Jakarta – Penyelesaian eskalasi gangguan keamanan di Papua akhir-akhir ini, menurut Anggota Komisi I DPR-RI Christina Aryani, S.E., S.H., M.H., tak bisa hanya dengan cara-cara biasa, Kamis (20/4/2023).
Christina Aryani, di sisi lain, turut prihatin dengan peristiwa penyerangan terhadap 36 prajurit TNI, yang melakukan operasi penyelamatan pilot Susi Air oleh KKB di Papua. Penyerangan ini menyebabkan satu orang prajurit gugur.
Dia memandang kejadian ini sebagai tanda bahwa Pemerintah harus mengevaluasi keamanan di Papua secara menyeluruh.
“Kesempatan ini sebaiknya menjadi momentum evaluasi secara menyeluruh kebijakan keamanan di Papua.
Perlu ada kebijakan jelas dari Pemerintah Pusat karena faktanya eskalasi gangguan keamanan di Papua tidak bisa lagi diselesaikan dengan cara-cara biasa seperti yang dilakukan selama ini,” kata Christina, Selasa (18/4/2023).

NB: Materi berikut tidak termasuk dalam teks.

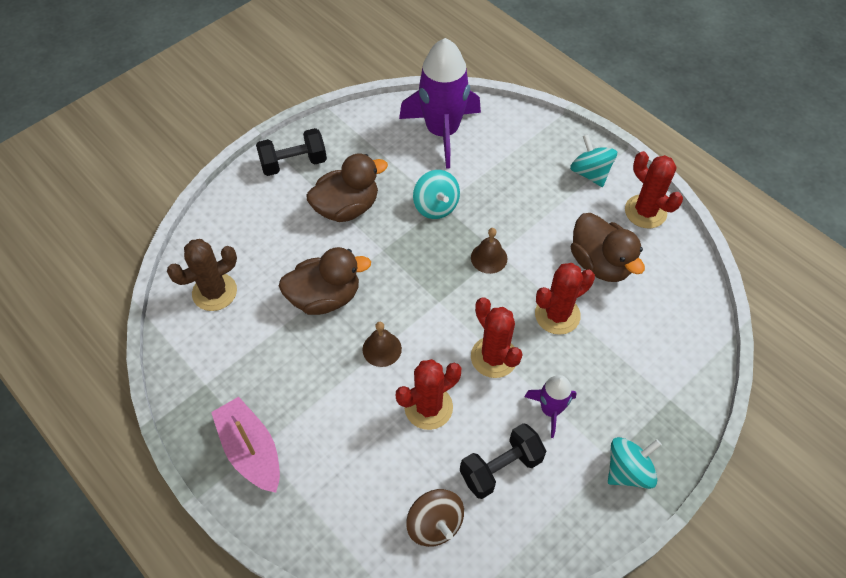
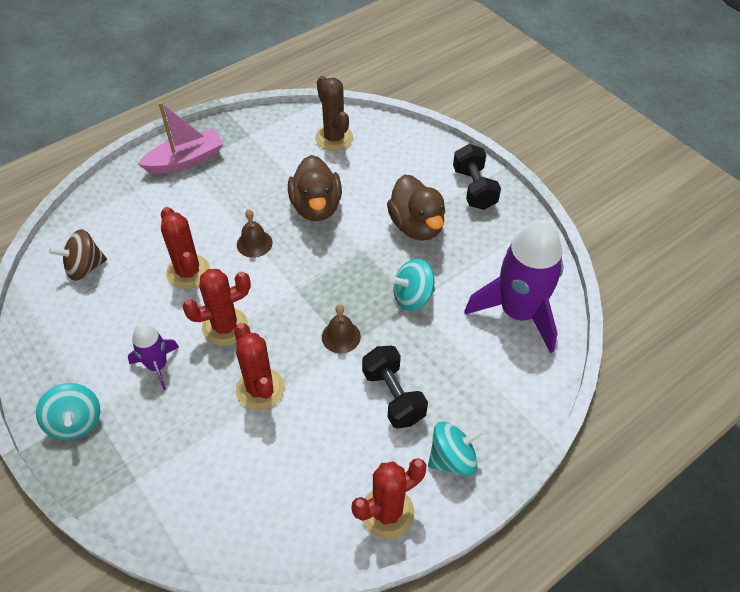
camera: 95 degrees right, 5 degrees down
(501, 468) = (115, 319): black dumbbell -> black dumbbell (393, 396)
(600, 263) = (318, 444): brown duck -> none

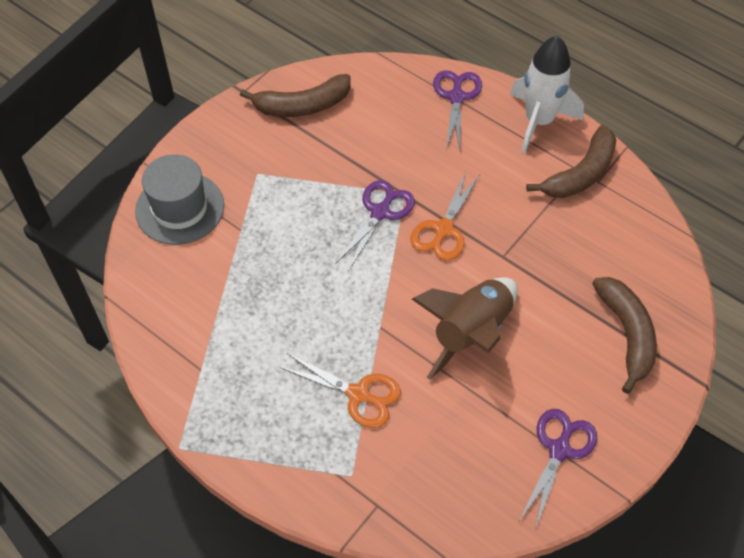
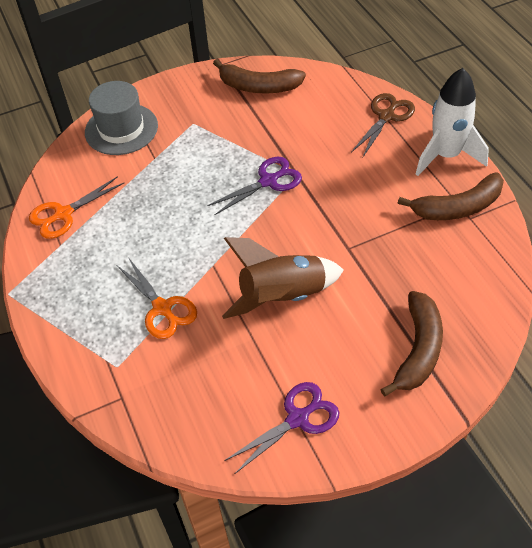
camera: 30 degrees right, 5 degrees down
(443, 230) = (311, 211): orange scissors -> orange scissors (63, 214)
(456, 97) = (386, 116): purple scissors -> brown scissors

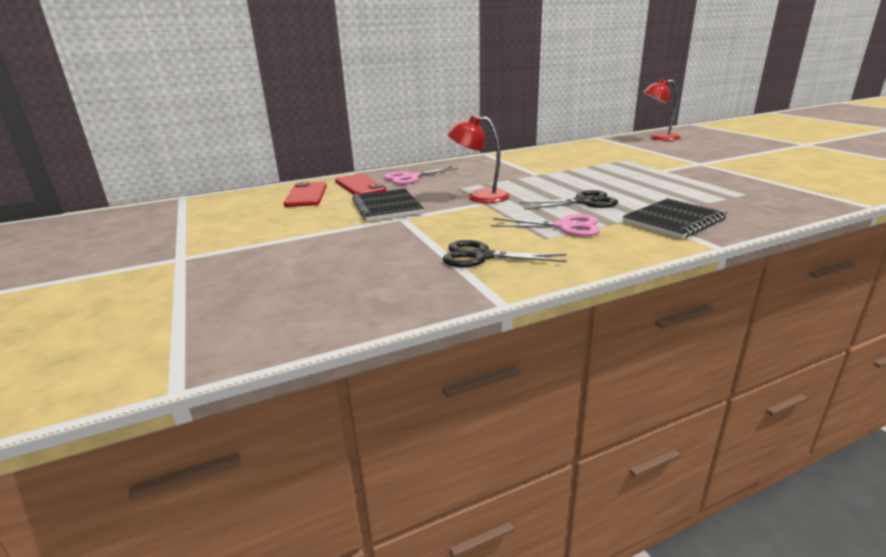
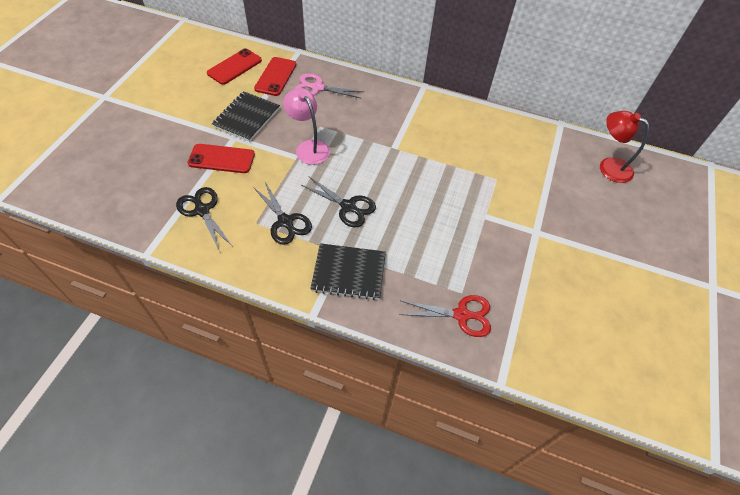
camera: 40 degrees right, 30 degrees up
(421, 229) = (221, 159): none -> red phone
(479, 196) = (309, 147): red lamp -> pink lamp
(565, 227) = (285, 222): pink scissors -> black scissors
(774, 199) = (462, 315): none -> red scissors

Di sisi lain, dia turut mempertanyakan kebijakan Siaga Tempur yang telah diambil oleh Panglima TNI dalam menghadapi Kelompok Kriminal Bersenjata (KKB).
Pertanyaannya, “Apakah kebijakan itu sudah dirumuskan pemerintah? Atau mungkin ada tapi bersifat parsial dalam skala kecil untuk merespons kasus demi kasus saja?” imbuh Politisi Partai Golkar itu.
Christina menekankan, peta besar solusi gangguan keamanan di Papua harus segera dirumuskan. Ia menyoroti Presiden Jokowi telah beberapa kali ke Papua dan berfokus pada pendekatan pembangunan serta ekonomi, tapi kurang memberi penekanan pada aspek gangguan keamanan.
“Kita tidak ingin ada prajurit lagi yang gugur dan jangan lagi jatuh lebih banyak korban warga sipil. Kebijakan ini sangat penting dirumuskan karena selama ini TNI digerakkan di Papua untuk mendukung operasi penegakan hukum oleh Polri,” tegasnya.
Dia mengingatkan, Pemerintah melalui Menko Polhukam, Mahfud MD., telah menyebut KKB sebagai kelompok teroris sejak 29 April 2021.
Sehingga, menurut dia, sudah waktunya Perpres Pelibatan TNI dalam mengatasi terorisme diundangkan, dan jelas peran seperti apa yang bisa dilakukan TNI.
“Kami membaca prajurit sering mengalami dilema ketika dikaitkan dengan HAM. Padahal situasi di Papua saat ini bisa disebut dalam kondisi perang. Personel TNI dan Polri menjadi korban, warga sipil menjadi korban. Sampai kapan ini mau dibiarkan? Kami menunggu keseriusan Pemerintah,” ungkap dia.
“Duka cita mendalam pada keluarga besar TNI dan keluarga prajurit TNI Pratu Miftahul Arifin yang gugur. Kami juga berharap prajurit lain yang masih dalam pelarian dapat segera ditemukan dalam kondisi selamat. Informasi yang didapatkan sejauh ini masih simpang siur, tapi kami percaya situasi ini bisa diatasi dengan baik,” tandasnya.